Sementara, harga rata-rata crude palm oil (CPO) yang menjadi salah satu komponen formula ditetapkan sebesar Rp15.972,25 per kilogram. Sementara harga rata-rata inti sawit atau kernel berada di level Rp14.068,16 per kilogram.
BACA JUGA: Meredam Dampak El Niño untuk Keberlanjutan Sawit Nasional
Adapun Indeks K yang digunakan dalam perhitungan harga TBS sebesar 93,34 persen, sedangkan nilai cangkang ditetapkan sebesar Rp24,76 per kilogram.

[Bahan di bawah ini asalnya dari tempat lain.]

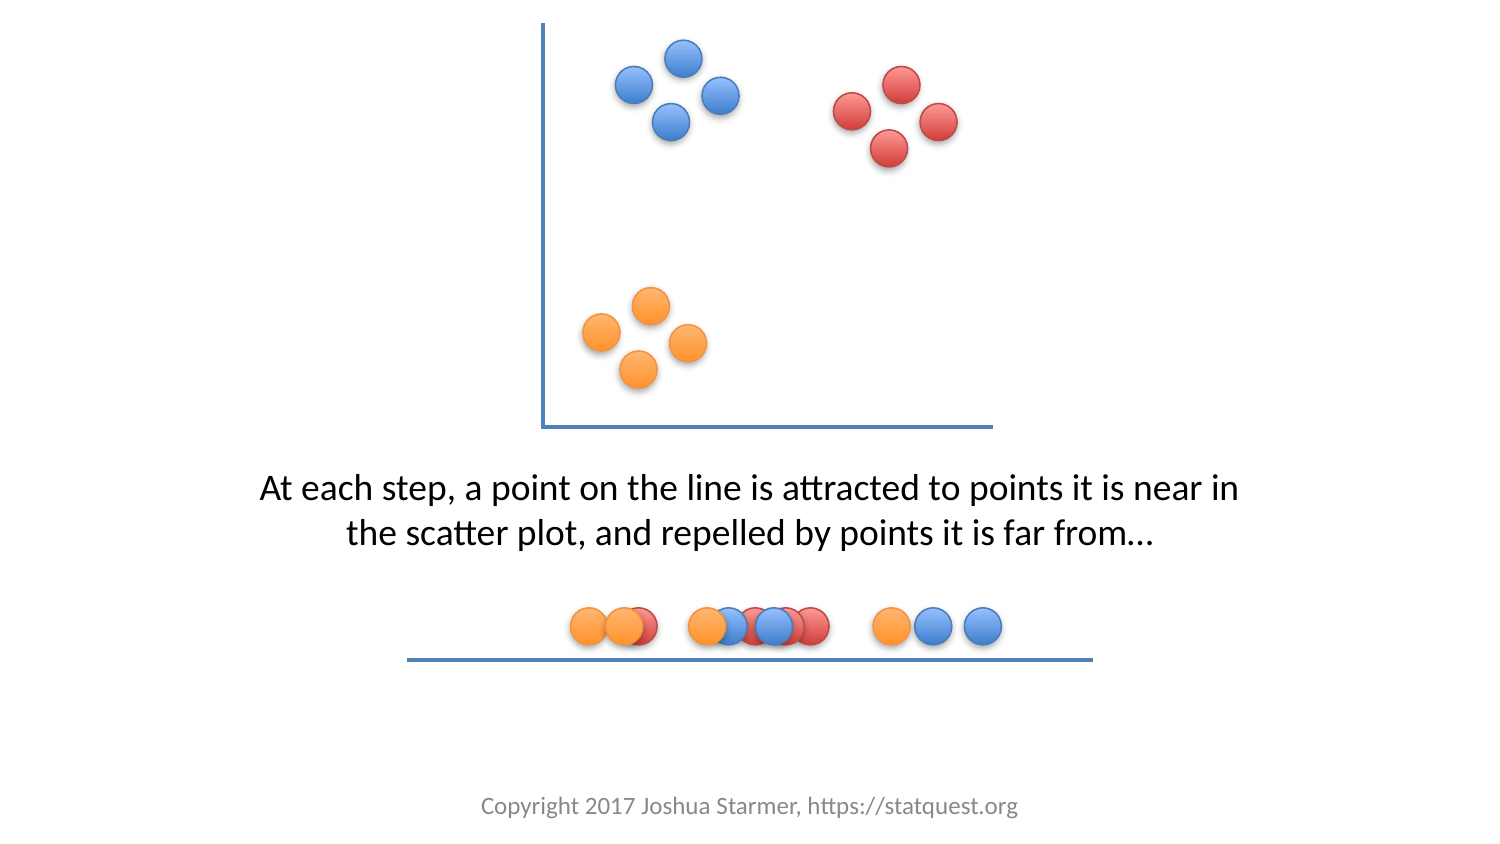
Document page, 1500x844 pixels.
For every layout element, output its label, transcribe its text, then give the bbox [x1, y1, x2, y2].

footer Copyright 2017 Joshua Starmer, https://statquest.org [454, 782, 1046, 827]
text_box [873, 607, 911, 645]
text_box [634, 607, 658, 645]
text_box [744, 607, 762, 620]
text_box [914, 607, 952, 645]
text_box [688, 607, 726, 645]
text_box [784, 607, 805, 643]
text_box [964, 607, 1002, 645]
text_box [720, 607, 748, 645]
text_box [570, 607, 604, 645]
text_box [605, 607, 643, 645]
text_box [582, 39, 958, 389]
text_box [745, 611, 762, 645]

Harga TBS Sawit Swadaya Riau 9–15 September 2026
Berikut harga TBS sawit produksi pekebun mitra swadaya Provinsi Riau periode 9–15 September 2026:
Sawit umur 3 tahun: Rp3.050,87/Kg
Sawit umur 4 tahun: Rp3.404,24/Kg
Sawit umur 5 tahun: Rp3.654,95/Kg
Sawit umur 6 tahun: Rp3.796,50/Kg
Sawit umur 7 tahun: Rp3.881,77/Kg
Sawit umur 8 tahun: Rp3.928,95/Kg
Sawit umur 9 tahun: Rp3.943,46/Kg
Sawit umur 10–20 tahun: Rp3.901,79/Kg
Sawit umur 21 tahun: Rp3.835,48/Kg
Sawit umur 22 tahun: Rp3.779,26/Kg
Sawit umur 23 tahun: Rp3.672,62/Kg
Sawit umur 24 tahun: Rp3.607,02/Kg
Sawit umur 25 tahun: Rp3.553,17/Kg
Sawit umur 26 tahun: Rp3.533,79/Kg
Sawit umur 27 tahun: Rp3.503,79/Kg
Sawit umur 28 tahun: Rp3.446,96/Kg
Sawit umur 29 tahun: Rp3.405,22/Kg
Sawit umur 30 tahun: Rp3.309,00/Kg.
(T2)
Disclaimer: Pemberitaan ini hanya untuk informasi harga TBS sesuai hasil penetapan harga TBS Kelapa Sawit Produksi Pekebun Mitra Swadaya Provinsi Riau. Harga pembelian TBS di tingkat lapangan dapat berbeda sesuai kebijakan perusahaan atau pabrik kelapa sawit, kualitas buah, lokasi, dan kondisi transaksi masing-masing.